$$f(x)=\begin{cases} 1 & \text{for } x=\frac{1}{n}, \; n\in\mathbb{Z}\\0 & \text{otherwise.}\end{cases}$$
I want to prove with the Epsilon-Delta definition that the limit as $x \to 0$ doesn't exist so I can say there is an essential discontinuity at $x=0$.
My reasoning is:
$\lim_{x\to 0} f(x) \not= L$
Given any $\epsilon > 0$ , we can take $\delta >0$ for which:
There exists $0 < |x| < \delta$ $\to$ $|f(x)-L|$ $≥$ $\epsilon$
So I'm trying to say that there are values of $x$ within $(-\delta, \delta)$ for which $|f(x)-L|$ $≥$ $\epsilon$. I think what I wrote might be saying that, for any $\delta$ i choose, all values within $(-\delta, \delta)$ will result in $|f(x)-L|$ $≥$ $\epsilon$, which I think isn't true no matter how infinitely small our chosen $\delta$ is.

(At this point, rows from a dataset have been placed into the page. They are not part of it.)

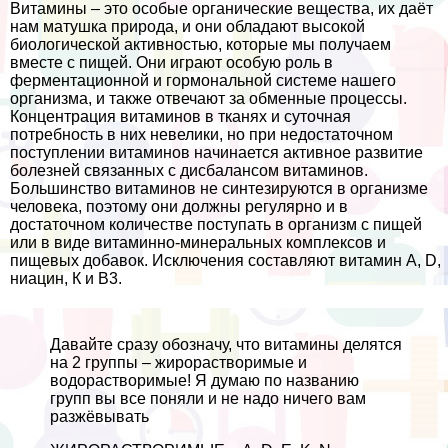
Витамины – это особые органические вещества, их даёт
нам матушка природа, и они обладают высокой
биологической активностью, которые мы получаем
вместе с пищей. Они играют особую роль в
ферментационной и гормональной системе нашего
организма, и также отвечают за обменные процессы.
Концентрация витаминов в тканях и суточная
потребность в них невелики, но при недостаточном
поступлении витаминов начинается активное развитие
болезней связанных с дисбалансом витаминов.
Большинство витаминов не синтезируются в организме
человека, поэтому они должны регулярно и в
достаточном количестве поступать в организм с пищей
или в виде витаминно-минеральных комплексов и
пищевых добавок. Исключения составляют витамин A, D,
ниацин, К и В3.
Давайте сразу обозначу, что витамины делятся
на 2 группы – жирорастворимые и
водорастворимые! Я думаю по названию
групп вы все поняли и не надо ничего вам
разжёвывать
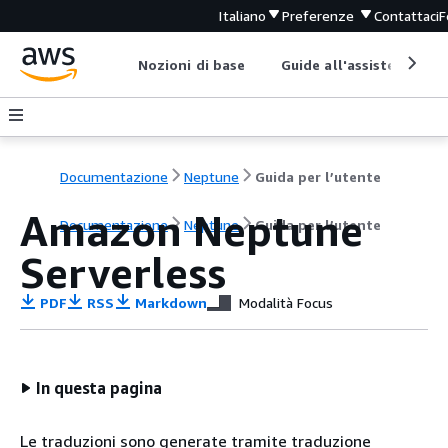
Italiano
Preferenze
Contattaci
F
Nozioni di base
Guide all'assistenza
Documentazione
Neptune
Guida per l’utente
Amazon Neptune
Documentazione
Neptune
Guida per l’utente
Serverless
PDF
RSS
Markdown
Modalità Focus
In questa pagina
Le traduzioni sono generate tramite traduzione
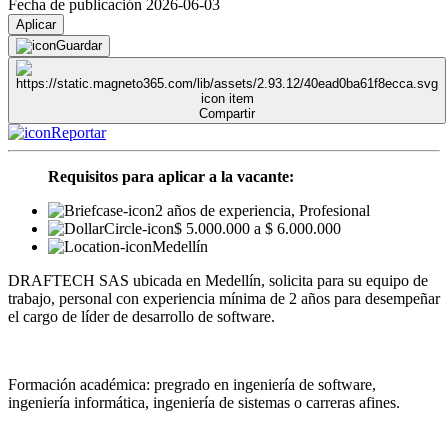
Fecha de publicación 2026-06-03
Aplicar
Guardar
Compartir
Reportar
Requisitos para aplicar a la vacante:
2 años de experiencia, Profesional
$ 5.000.000 a $ 6.000.000
Medellín
DRAFTECH SAS ubicada en Medellín, solicita para su equipo de
trabajo, personal con experiencia mínima de 2 años para desempeñar
el cargo de líder de desarrollo de software.
Formación académica: pregrado en ingeniería de software,
ingeniería informática, ingeniería de sistemas o carreras afines.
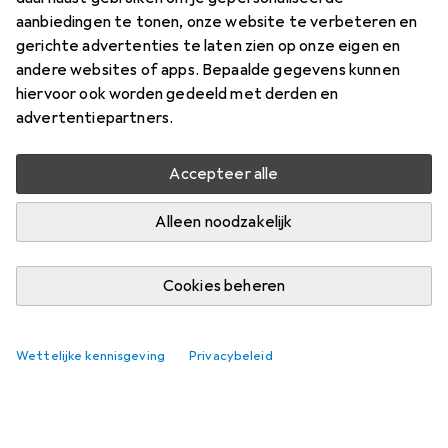
verlenging, actief, met repeater,
aanbiedingen te tonen, onze website te verbeteren en
A-C, zwart, 15,0 m
gerichte advertenties te laten zien op onze eigen en
andere websites of apps. Bepaalde gegevens kunnen
Vind bijpassende accessoires voor de Value USB 2.0
hiervoor ook worden gedeeld met derden en
verlenging, actief, met repeater, A-C, zwart, 15,0 m.
advertentiepartners.
Relevantie
Accepteer alle
Productlijst
Geen producten gevonden
Alleen noodzakelijk
Cookies beheren
Wettelijke kennisgeving
Privacybeleid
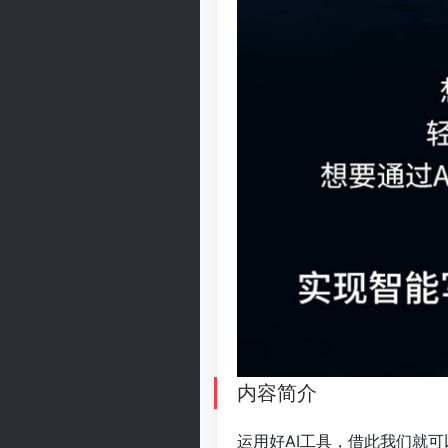
内容简介
运用好AI工具，借此我们就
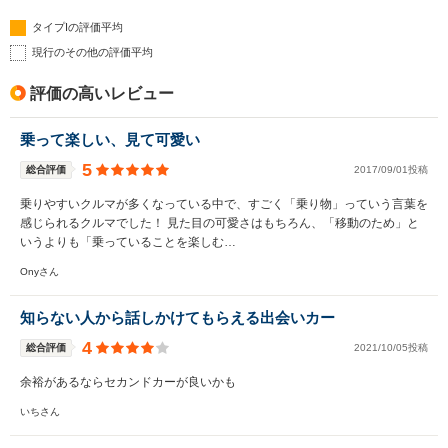
タイプIの評価平均
現行のその他の評価平均
評価の高いレビュー
乗って楽しい、見て可愛い
5
総合評価
2017/09/01投稿
乗りやすいクルマが多くなっている中で、すごく「乗り物」っていう言葉を
感じられるクルマでした！ 見た目の可愛さはもちろん、「移動のため」と
いうよりも「乗っていることを楽しむ…
Onyさん
知らない人から話しかけてもらえる出会いカー
4
総合評価
2021/10/05投稿
余裕があるならセカンドカーが良いかも
いちさん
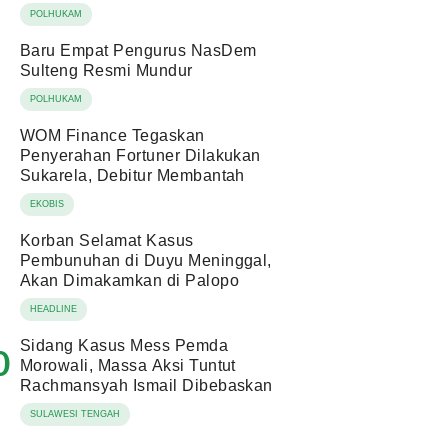
POLHUKAM
Baru Empat Pengurus NasDem
Sulteng Resmi Mundur
POLHUKAM
WOM Finance Tegaskan
Penyerahan Fortuner Dilakukan
Sukarela, Debitur Membantah
EKOBIS
Korban Selamat Kasus
Pembunuhan di Duyu Meninggal,
Akan Dimakamkan di Palopo
HEADLINE
Sidang Kasus Mess Pemda
0
Morowali, Massa Aksi Tuntut
Rachmansyah Ismail Dibebaskan
SULAWESI TENGAH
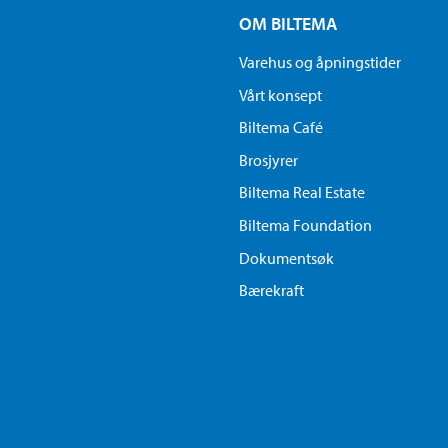
OM BILTEMA
Varehus og åpningstider
Vårt konsept
Biltema Café
Brosjyrer
Biltema Real Estate
Biltema Foundation
Dokumentsøk
Bærekraft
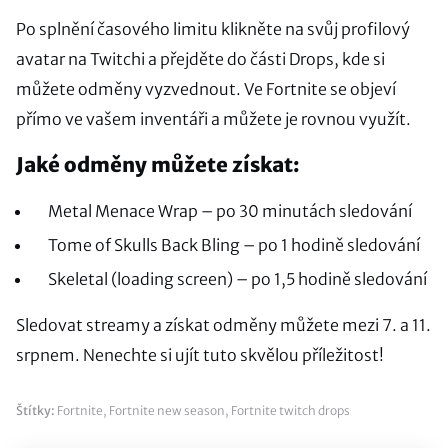
Po splnění časového limitu klikněte na svůj profilový
avatar na Twitchi a přejděte do části Drops, kde si
můžete odměny vyzvednout. Ve Fortnite se objeví
přímo ve vašem inventáři a můžete je rovnou využít.
Jaké odměny můžete získat:
Metal Menace Wrap – po 30 minutách sledování
Tome of Skulls Back Bling – po 1 hodině sledování
Skeletal (loading screen) – po 1,5 hodině sledování
Sledovat streamy a získat odměny můžete mezi 7. a 11.
srpnem. Nenechte si ujít tuto skvělou příležitost!
Štítky:
Fortnite
,
Fortnite new season
,
Fortnite twitch drops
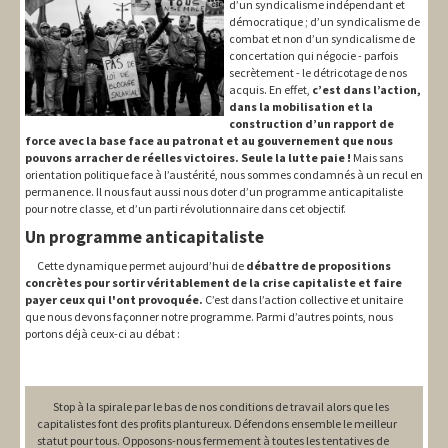
d’un syndicalisme indépendant et
démocratique ; d’un syndicalisme de
combat et non d’un syndicalisme de
concertation qui négocie - parfois
secrètement - le détricotage de nos
acquis. En effet,
c’est dans l’action,
dans la mobilisation et la
construction d’un rapport de
force avec la base face au patronat et au gouvernement que nous
pouvons arracher de réelles victoires. Seule la lutte paie !
Mais sans
orientation politique face à l’austérité, nous sommes condamnés à un recul en
permanence. Il nous faut aussi nous doter d’un programme anticapitaliste
pour notre classe, et d’un parti révolutionnaire dans cet objectif.
Un programme anticapitaliste
Cette dynamique permet aujourd’hui de
débattre de propositions
concrètes pour sortir véritablement de la crise capitaliste et faire
payer ceux qui l'ont provoquée.
C’est dans l’action collective et unitaire
que nous devons façonner notre programme. Parmi d’autres points, nous
portons déjà ceux-ci au débat :
Stop à la spirale par le bas de nos conditions de travail alors que les
capitalistes font des profits plantureux. Défendons ensemble le meilleur
statut pour tous. Opposons-nous fermement à toutes les tentatives de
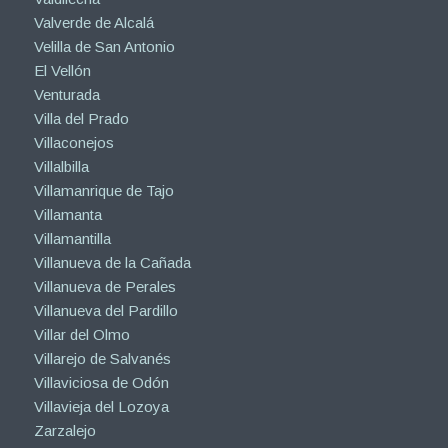
Valverde de Alcalá
Velilla de San Antonio
El Vellón
Venturada
Villa del Prado
Villaconejos
Villalbilla
Villamanrique de Tajo
Villamanta
Villamantilla
Villanueva de la Cañada
Villanueva de Perales
Villanueva del Pardillo
Villar del Olmo
Villarejo de Salvanés
Villaviciosa de Odón
Villavieja del Lozoya
Zarzalejo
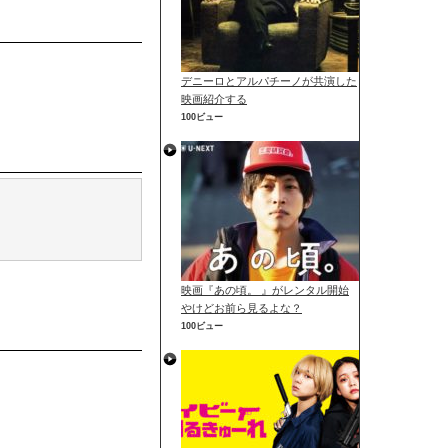
デニーロとアルパチーノが共演した
映画紹介する
100ビュー
映画『あの頃。 』がレンタル開始
やけどお前ら見るよな？
100ビュー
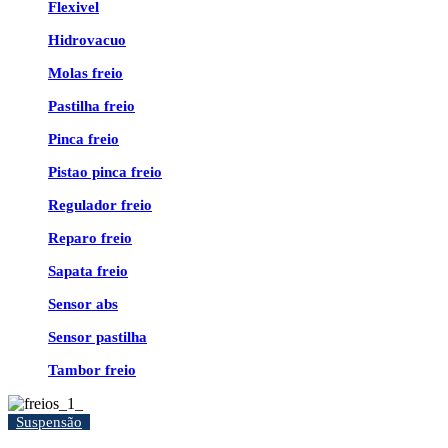
Flexivel
Hidrovacuo
Molas freio
Pastilha freio
Pinca freio
Pistao pinca freio
Regulador freio
Reparo freio
Sapata freio
Sensor abs
Sensor pastilha
Tambor freio
Suspensão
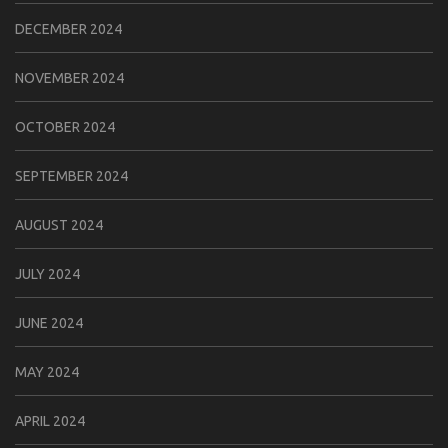
DECEMBER 2024
NOVEMBER 2024
OCTOBER 2024
SEPTEMBER 2024
AUGUST 2024
JULY 2024
JUNE 2024
MAY 2024
APRIL 2024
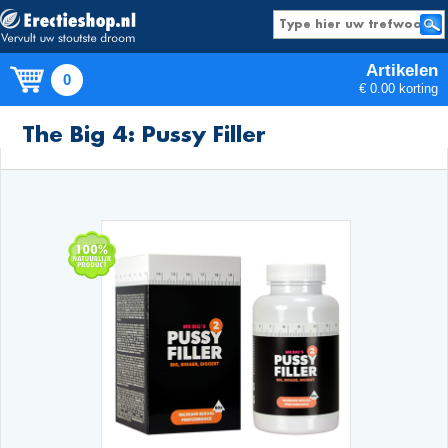
Artikelen
0
€ 0.00 korting
Producten
The Big 4: Pussy Filler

How do I properly prove this?
To prove that the limit doesn't exist, you shouldn't start with Given any $\epsilon \gt 0$... but by finding an epsilon for which the definition of the limit won't be satisfied.
So suppose that the limit exists and its value is $L$. Now take $\epsilon = 1/3$. We have to prove that whatever $\delta \gt 0$ we pick, it exists $0 \lt \vert x \vert \lt \delta$ such that $\vert f(x) - L \vert \ge \epsilon = 1/3$.
Now it is quite simple and you can separate two cases.
Case 1: $L \lt 1/2$
Then you can find $n \in \mathbb N$ such that $0 \lt 1/n \lt \delta$ and you have $$\vert f(1/n) -L \vert = \vert 1 -L \vert \gt 1/2 \gt 1/3.$$
Case 2: $L \ge 1/2$
In that case pick $n \in \mathbb N$ such that $0 \lt \sqrt 2/n \lt \delta$. Now $$\vert f(\sqrt2/n) -L \vert = \vert 0 -L \vert \ge 1/2 \gt 1/3.$$
Note: I picked up $\epsilon = 1/3$ because in all neighborhood of $0$ $f$ takes values at distance equal to $1$. And so, whatever $L$ would be, some function values would be at more than $1/3$ distance from the potential limit.